The original version performed by the Sugababes was a massive hit throughout the UK and Europe. The popularity of the song compelled many artists from all different genres from all over Europe to do their own versions. Below is a list of some of the most notable covers.

- Rachel Tucker performed this song in the first week of live shows, on BBC1's I'd Do Anything.
- The Saw Doctors covered this song on The Podge and Rodge Show on 12 February 2008. Released as a charity single, with proceeds donated to cystic fibrosis charities, it reached the top of the Irish Singles Chart in October 2008.

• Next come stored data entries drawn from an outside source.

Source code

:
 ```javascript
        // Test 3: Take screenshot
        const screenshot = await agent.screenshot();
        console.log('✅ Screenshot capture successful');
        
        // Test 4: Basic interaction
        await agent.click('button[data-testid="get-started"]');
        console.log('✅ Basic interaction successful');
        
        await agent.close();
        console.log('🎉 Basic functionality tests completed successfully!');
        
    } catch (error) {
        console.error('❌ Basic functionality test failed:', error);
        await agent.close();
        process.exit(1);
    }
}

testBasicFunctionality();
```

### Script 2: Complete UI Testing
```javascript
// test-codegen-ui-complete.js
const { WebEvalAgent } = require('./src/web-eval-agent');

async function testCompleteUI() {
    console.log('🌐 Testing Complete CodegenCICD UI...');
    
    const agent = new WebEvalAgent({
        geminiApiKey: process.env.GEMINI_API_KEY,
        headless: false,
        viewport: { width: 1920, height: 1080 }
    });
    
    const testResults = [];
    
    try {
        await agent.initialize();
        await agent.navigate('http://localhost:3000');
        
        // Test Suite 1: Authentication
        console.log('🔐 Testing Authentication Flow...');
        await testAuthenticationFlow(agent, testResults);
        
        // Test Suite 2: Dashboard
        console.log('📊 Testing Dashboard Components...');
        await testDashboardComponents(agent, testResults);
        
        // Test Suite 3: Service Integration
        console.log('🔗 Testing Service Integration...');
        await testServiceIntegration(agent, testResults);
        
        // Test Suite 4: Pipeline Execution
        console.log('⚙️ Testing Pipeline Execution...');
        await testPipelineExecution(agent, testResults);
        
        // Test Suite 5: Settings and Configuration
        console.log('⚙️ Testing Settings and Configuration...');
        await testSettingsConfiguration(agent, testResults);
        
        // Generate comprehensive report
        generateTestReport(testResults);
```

- The Courteeners performed an acoustic cover version during a BBC Radio 1 Live Lounge session. The song was later released on the commercial CD single for their song "No You Didn't, No You Don't".
- A cover of this song is the first single from Timo Räisänen's album ...And Then There Was Timo in 2008.
- Snow Patrol have performed a cover of this song at Mencap's Little Noise Sessions, live at the Union Chapel on 25 November 2007. The recording was officially released on the 2009 compilation Up to Now.
- N-Dubz did a cover of the song on their Uncle B tour. It was in a medley with "With You" by Chris Brown.
- The Twins, Nicola & Francine did a cover of the song during the semi-final round of Eurovision: Your Country Needs You, while competing to represent the UK at the Eurovision Song Contest 2009. Subsequently, Jade Ewen, who rose to stardom from the same show, would go to join the Sugababes in late 2009.
- In 2011, Kim Wilde covered the song for her album Snapshots.
- In 2014, Scottish folk-rock band Skipinnish included a cover of the song on their album "Western Ocean".
- In 2015, Shayne Ward covered the song for his album, Closer.
- In 2024, the Austrian band Manic Youth covered the song and released it as a single on 31 May.